**Exercise prompt:**
Should an entry contain an image, leave the image out and repeat the entry's text exactly.

**Data shown:**
◆ ◆ ◆ ◆ ◆ ◆ ◆

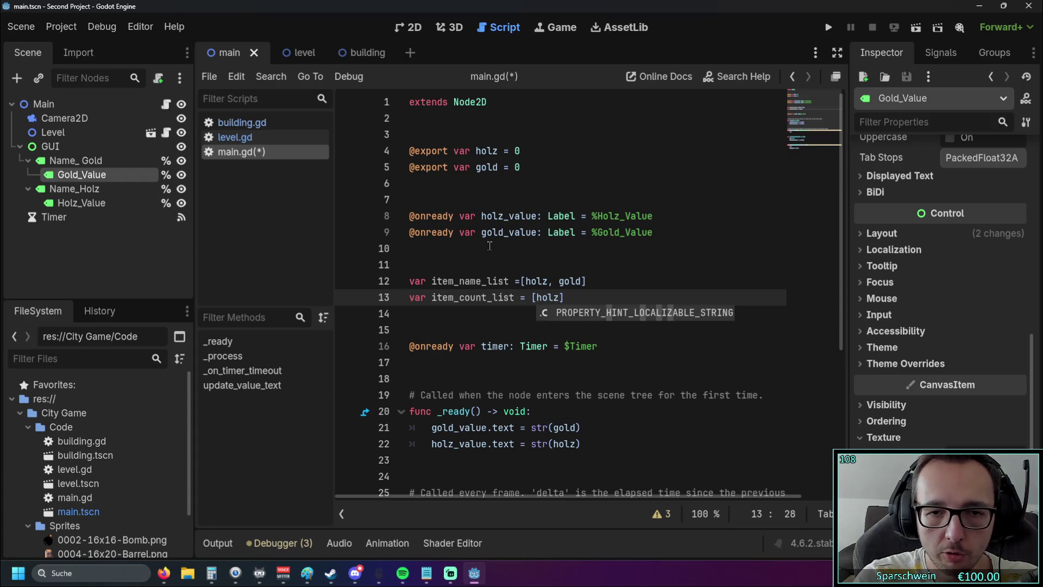
pyautogui.write('_value')
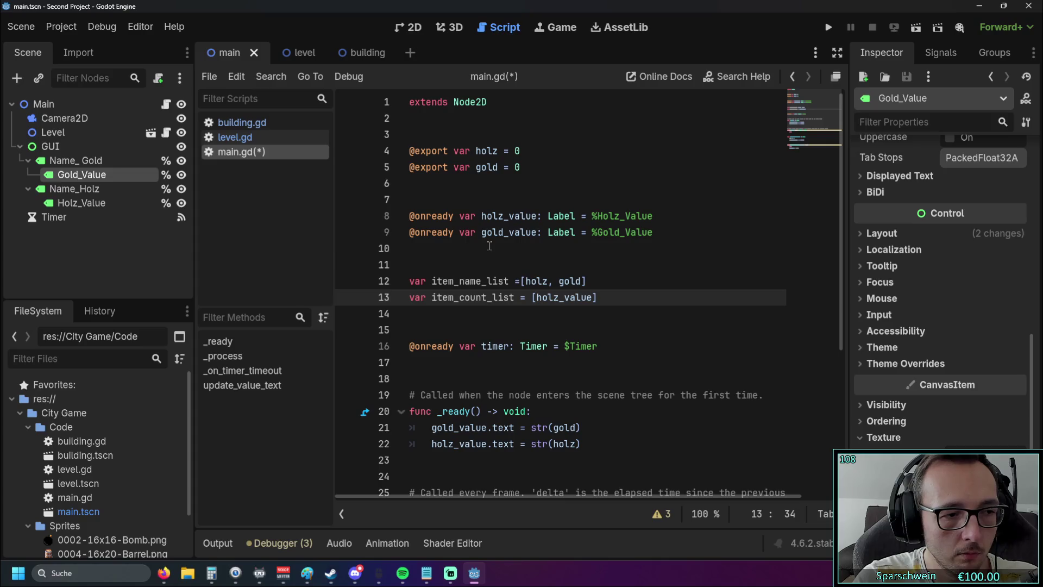
pyautogui.write(', gold_value')
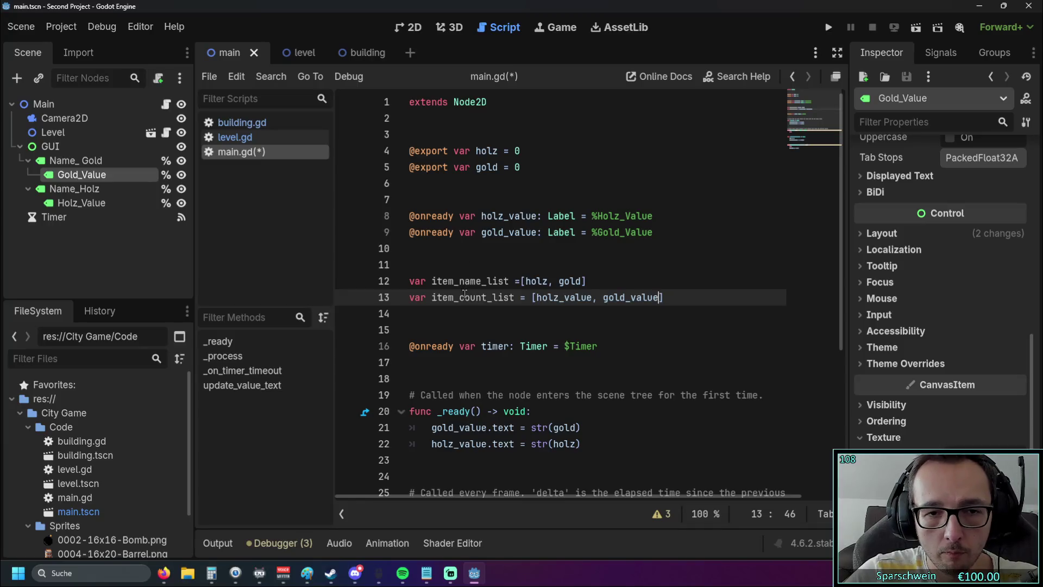
# - Rename item_count_list to item_value_list and tidy the spacing in item_name_list
pyautogui.moveTo(459, 297); pyautogui.dragTo(490, 295)
pyautogui.write('value')
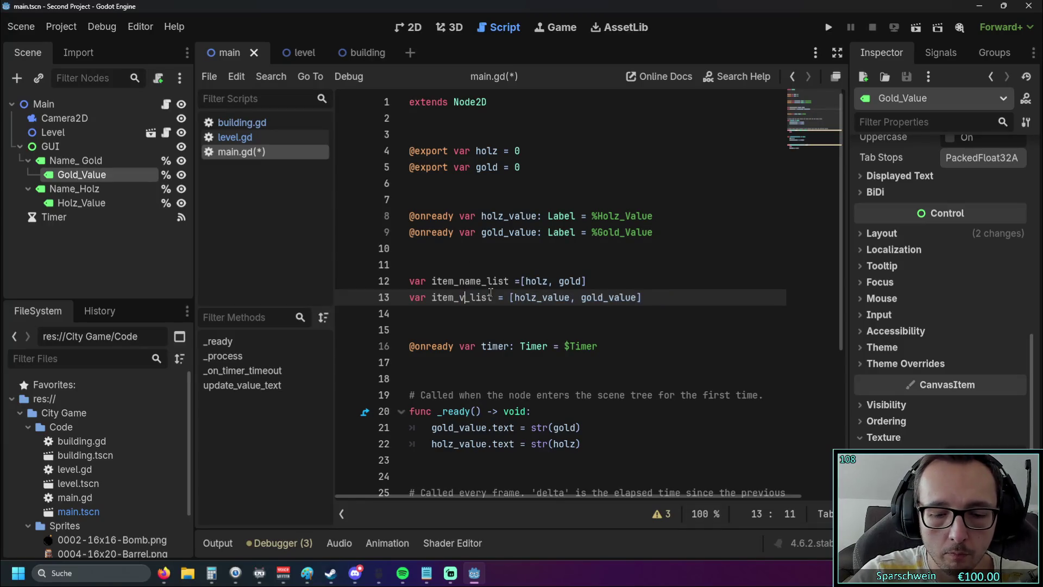
pyautogui.click(458, 308)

◆ ◆ ◆ ◆ ◆ ◆ ◆

**Output for this exercise:**
pyautogui.write('_value')
pyautogui.write(', gold_value')
# - Rename item_count_list to item_value_list and tidy the spacing in item_name_list
pyautogui.moveTo(459, 297); pyautogui.dragTo(490, 295)
pyautogui.write('value')
pyautogui.click(458, 308)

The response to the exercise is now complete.